Textauszug.
"""
Schlaue Speicher sparen Kosten

Mit hierarchischem Speicher-Management (HSM) können Firmen mit steigender Datenmenge immer mehr an Kosten einsparen.

Artikel erschienen in Swiss IT Magazine 2006/03

     

Ein Aktenschrank im Grossraumbüro, vollgestopft mit Hängekartons und losen Blättern, die schon seit Monaten oder Jahren niemand mehr angefasst hat – so sehen bildhaft dargestellt die Speichersysteme der meisten Schweizer Firmen aus. Es leuchtet ein, dass mit solchen Ablagen effizientes Arbeiten schwierig ist und allein durch den von veralteten Daten beanspruchten teuren Speicherplatz unnötig Kosten verursacht werden. Eine Umfrage unter 170 Schweizer Unternehmen hat ergeben, dass geschäftsrelevante Daten entweder lokal im Server-System oder zentral auf einem Datenspeichersystem aufbewahrt werden. Erst die Hälfte aller Firmen setzt dabei eine SAN- oder NAS-Lösung ein. Im Durchschnitt beträgt die auf Fileservern gespeicherte Datenmenge 1 Terabyte. Das jährliche Wachstum wird von den Unternehmen im Schnitt pro Jahr auf 33 Prozent geschätzt. Erstaunlicherweise sind nur gerade 10 bis 20 Prozent dieser Daten regelmässig in Gebrauch.






Die Unternehmen haben sich – so die Ergebnisse der Umfrage – bis jetzt kaum tiefergehend mit den Fileserver-Daten und deren Nutzung auseinandergesetzt. Dem jährlichen Wachstum dieser Daten wurde lediglich durch den Ausbau der bestehenden Datenspeicher­systeme oder der Investition in eine neue Storage-Infrastruktur Rechnung getragen. Der Datenbestand wächst stetig an, weil es oft an Zeit und Know-how mangelt, um die aktuelle Situation zu analysieren. Ausserdem fehlen Vergleichswerte, um das Potential möglicher Einsparungen vorauszusagen.
"""
Datensätze.
"""
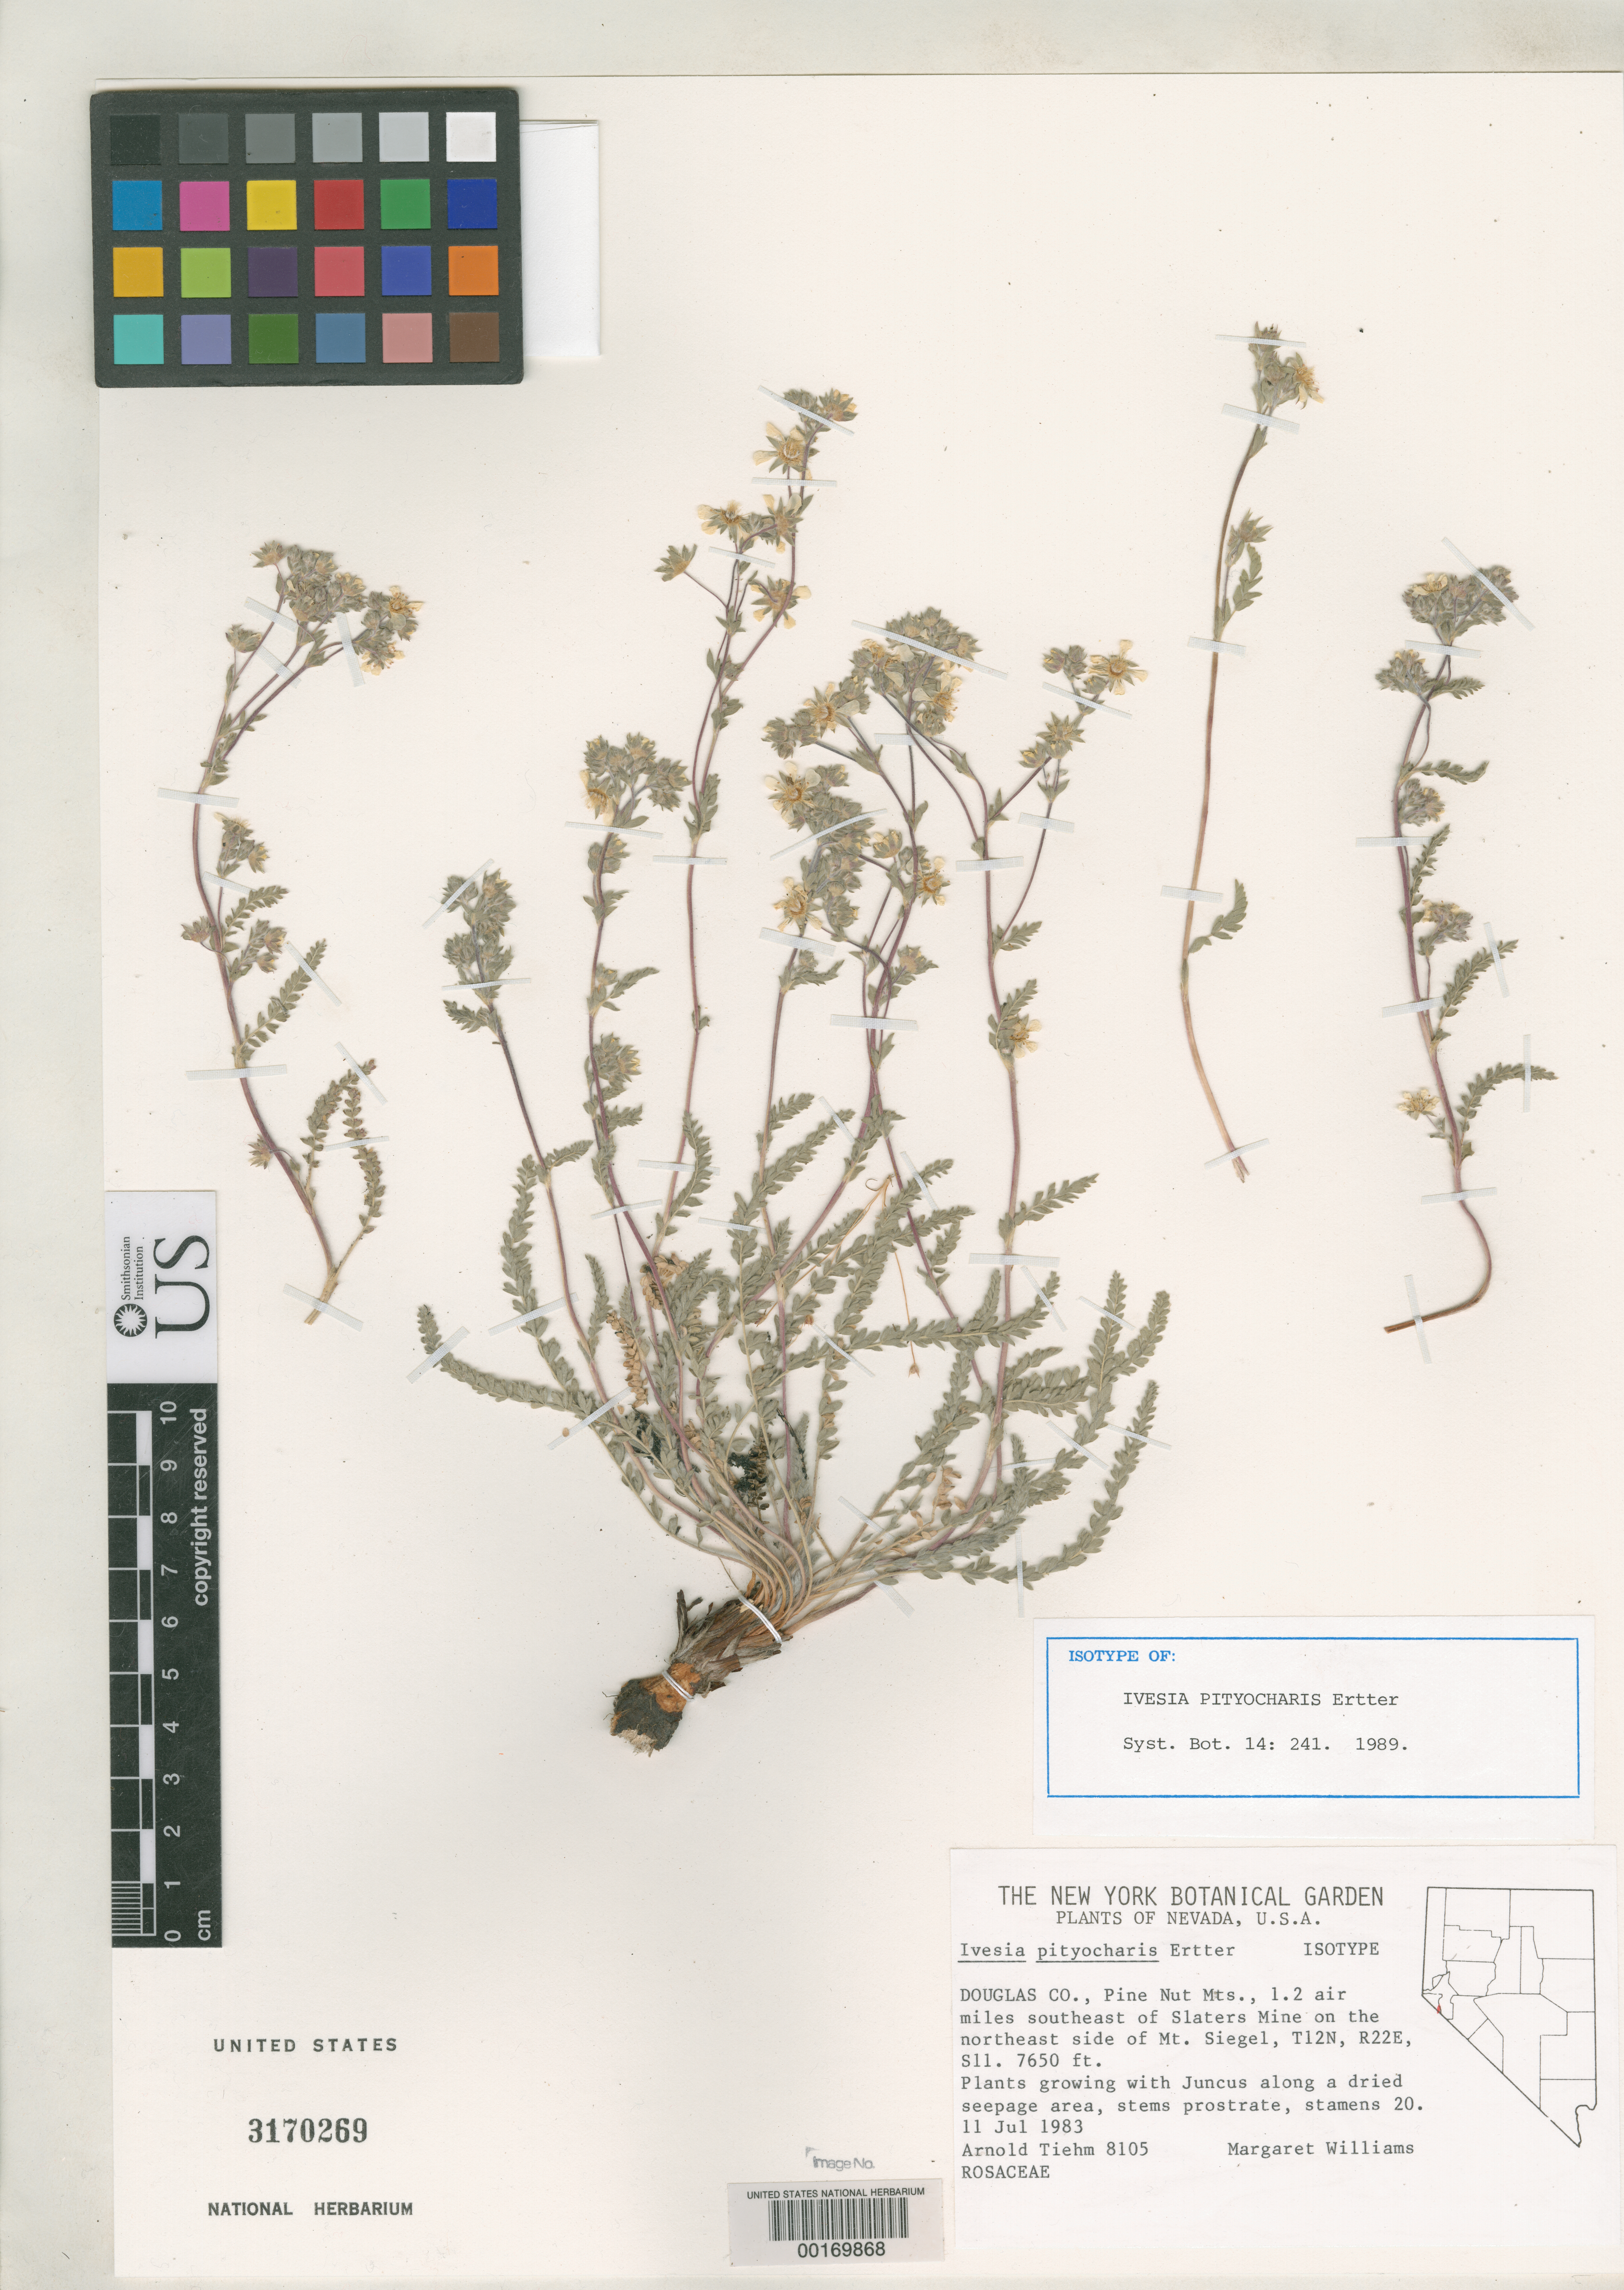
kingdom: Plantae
"""
"""
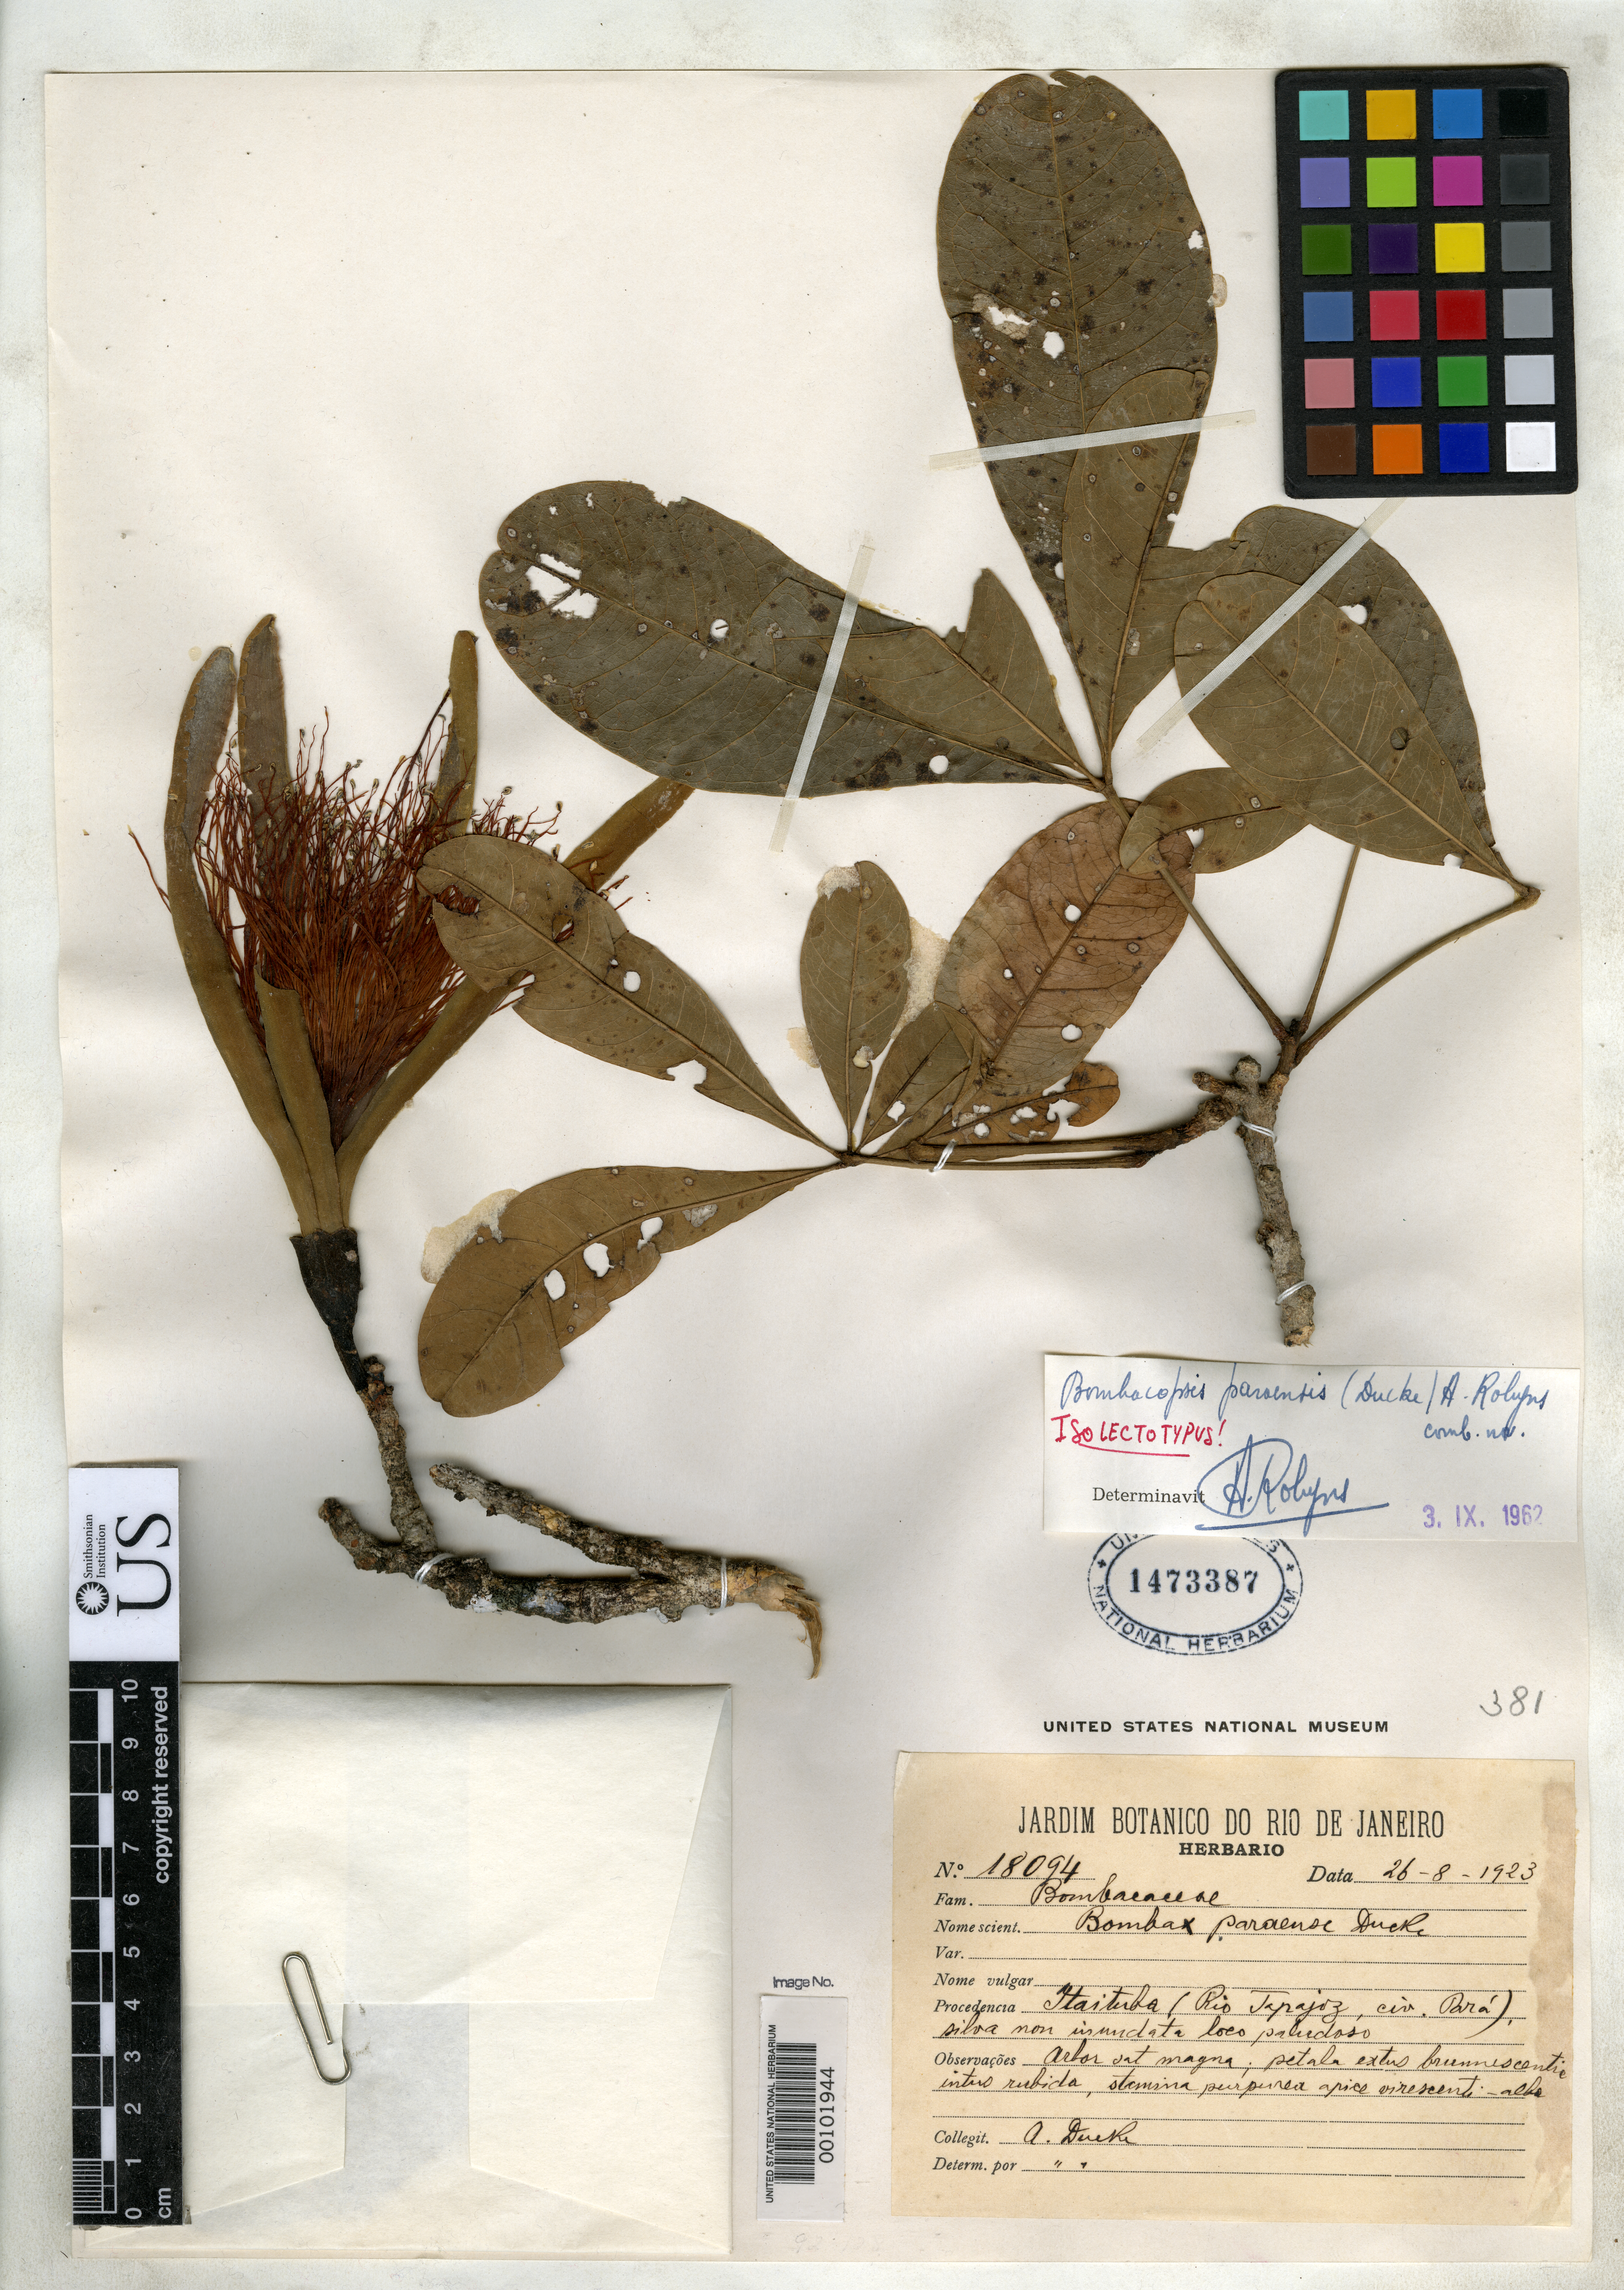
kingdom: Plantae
"""
Die Aufgaben.
(1) Fasse den Absatz des Artikels über Speicherkosten, der mit „Die Unternehmen haben sich“ beginnt, als kurze Stichpunktliste zusammen.
(2) Welcher Anteil der gespeicherten Daten ist laut dem Artikel über Speicherkosten regelmäßig in Gebrauch?
(3) Führe den Artikel über Speicherkosten im Anschluss an seinen letzten Satz weiter.

Die Lösungen.
(1)
- Laut Umfrage haben sich die Unternehmen kaum eingehend mit ihren Fileserver-Daten und deren Nutzung befasst.
- Auf das jährliche Datenwachstum reagierten sie nur mit dem Ausbau bestehender Speichersysteme oder mit Investitionen in eine neue Storage-Infrastruktur.
- Der Datenbestand wächst stetig, weil Zeit und Know-how für eine Analyse der Lage fehlen.
- Außerdem fehlen Vergleichswerte, um mögliche Einsparungen vorherzusagen.

(2) Nur 10 bis 20 Prozent.

(3)
Altes kostengünstig speichern

Klüger ist es, die Daten auf dedizierte Speichermedien mit unterschiedlichen Kostenstrukturen zu verteilen: Hierarchisches Speicher-Management (Hierarchical Storage Management, HSM) ermöglicht die Auslagerung selten benötigter Daten auf kostengünstigere Speichermedien.
Von HSM kann dann gesprochen werden, wenn die Daten aufgrund von festgelegten Regeln (Policys) automatisch auf unterschiedlichen Speichermedien aufbewahrt werden. Dabei geht es darum, die Daten anhand ihrer Nutzung oder entsprechend gesetzlicher Anforderungen zu klassifizieren und dadurch den jeweiligen Ort der Aufbewahrung zu bestimmen. Oft erfolgt die Auslagerung der Daten auf ein kostengünstigeres Medium nach einer bestimmten Zeit. Damit soll dem Lebenszyklus der Daten Rechnung getragen werden, da diese im Verlauf dieses Zyklus unterschiedlich gebraucht werden. So nimmt ihre Benutzung meist mit der Zunahme des Alters ab, wodurch auch die Relevanz der Informationen sinkt.
Mit geeigneten Soft- und Hardware-Komponenten kann das HSM-Konzept so umgesetzt werden, dass der Endbenutzer keine aktive Rolle bei der Auslagerung seiner Daten übernehmen muss. Aus der Sicht des Anwenders sind die Daten immer vorhanden, auch wenn es beim Zugriff zum Teil etwas länger dauert.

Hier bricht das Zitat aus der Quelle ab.